ジムのかけ声で全員が控え室、ホワイトボードの前に集まった。

いつもレース前には、今日はどのコースを走るのか、事故を起こさない為の注意点等を改めておさらいするとして、リーダーの彼が毎回説明を行う。

これが終わった後、全員がライダースーツに着替え、そして観客が待つスタンドへ向かうのが日課となっている。

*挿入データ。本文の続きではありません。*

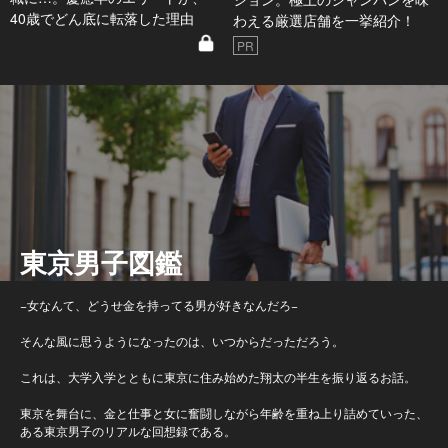
40歳でどん底に転落した理由
わえる厳選店舗を一挙紹介！
PR
東京男子図鑑
−女なんて、どうせ金を持ってる男が好きなんだろ−
そんな風に思うようになったのは、いつからだっただろう。
これは、大学入学とともに東京に住み始めた翔太の半生を振り返るお話。
東京を舞台に、金と仕事と女に奮闘しながら年齢を重ね上り詰めていった、
ある東京男子のリアルな回想録である。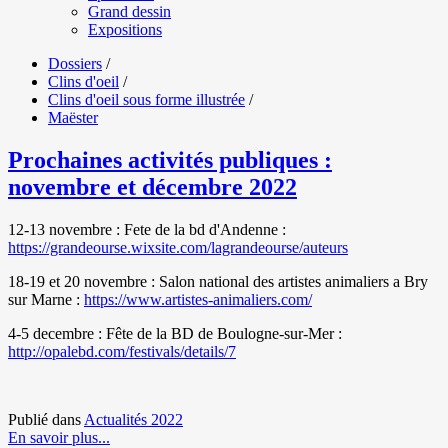
Grand dessin
Expositions
Dossiers
/
Clins d'oeil
/
Clins d'oeil sous forme illustrée
/
Maëster
Prochaines activités publiques :
novembre et décembre 2022
12-13 novembre : Fete de la bd d'Andenne :
https://grandeourse.wixsite.
com/lagrandeourse/auteurs
18-19 et 20 novembre : Salon national des artistes animaliers a Bry
sur Marne :
https://www.artistes-
animaliers.com/
4-5 decembre : Fête de la BD de Boulogne-sur-Mer :
http://opalebd.com/festivals/details/7
Publié dans
Actualités 2022
En savoir plus...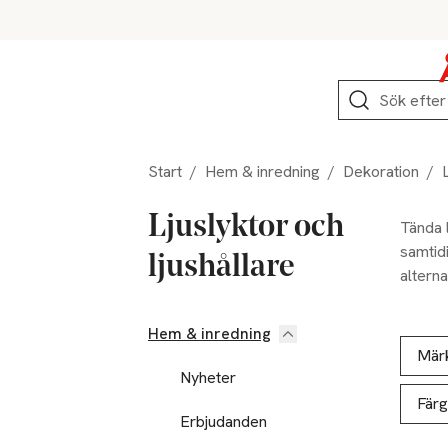
Hoppa till produktnavigation
Hoppa till innehåll
Hoppa till sidfot
Sök
Start
/
Hem & inredning
/
Dekoration
/
Ljuslyktor och
Tända l
samtidi
ljushållare
alterna
använd
arrang
Hem & inredning
Hoppa till produktsidan
Hoppa t
Lista ö
Mär
Nyheter
Färg
Erbjudanden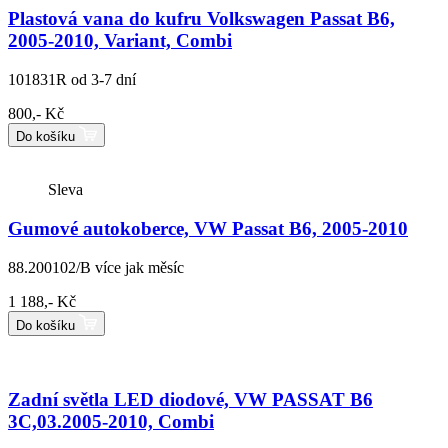
Plastová vana do kufru Volkswagen Passat B6,
2005-2010, Variant, Combi
101831R
od 3-7 dní
800,- Kč
Do košíku
Sleva
Gumové autokoberce, VW Passat B6, 2005-2010
88.200102/B
více jak měsíc
1 188,- Kč
Do košíku
Zadní světla LED diodové, VW PASSAT B6
3C,03.2005-2010, Combi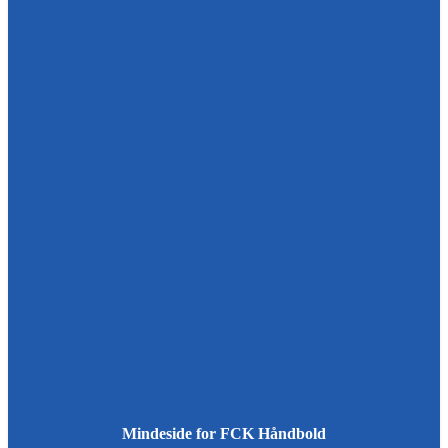
Mindeside for FCK Håndbold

「今日のコースはこの第8コース!このコースは非常に曲がりカーブや障害が少なく走りやすいコースだ。
ジャンプも少ないから、調子に乗って飛ばしすぎないよう気をつけろ」


この第8コースは、私が事故を起こす前のナイジェルが最も得意としていたコース。






細かなテクニックが不要の為、ターボ能力が最も長けている彼の十八番のコース。

ここでナイジェルが負けた所はほとんど見た事がなかった。

その代わり、操作を重視した私にとっては最も苦手なコースなのだが…。











…意識してるにしても無意識にしても、ずっと手を抜いてナイジェルの後ろを走っている――…












「……ッ…」

「ん?どうした、サラ?」

「あぁ…何でもない」


突然顔色を変えた彼女に気づき、ジムが声をかけた。


先日リッキーから言われた事が、突然頭の中によぎってきていた。

私はナイジェルの事が心配で、彼の後ろを走っていた事は紛れもない事実だ。

しかしそんな行動、周りで真剣に戦っている仲間にも失礼だし、何よりスポーツマンとして競技に私情を持ち込むなんて言語道断。


今日は…真面目に走らなければならない。


左斜め前に座っているナイジェルの背中を、意味もなくただ見つめた。




「はい、じゃぁおさらい終了!ライダースーツに着替えて20分後、またここに集合な!」



気がついたらジムの説明はいつの間にか終わっていた。

正直、全く聞いていない。

椅子から立ち上がり、歩き出すビッキーやボビー。そしてナイジェル。


さっき反省したばかりなのに、緊張感が足りてないな…私。


小さく息を吐き、女性用更衣室へ足を運んだ。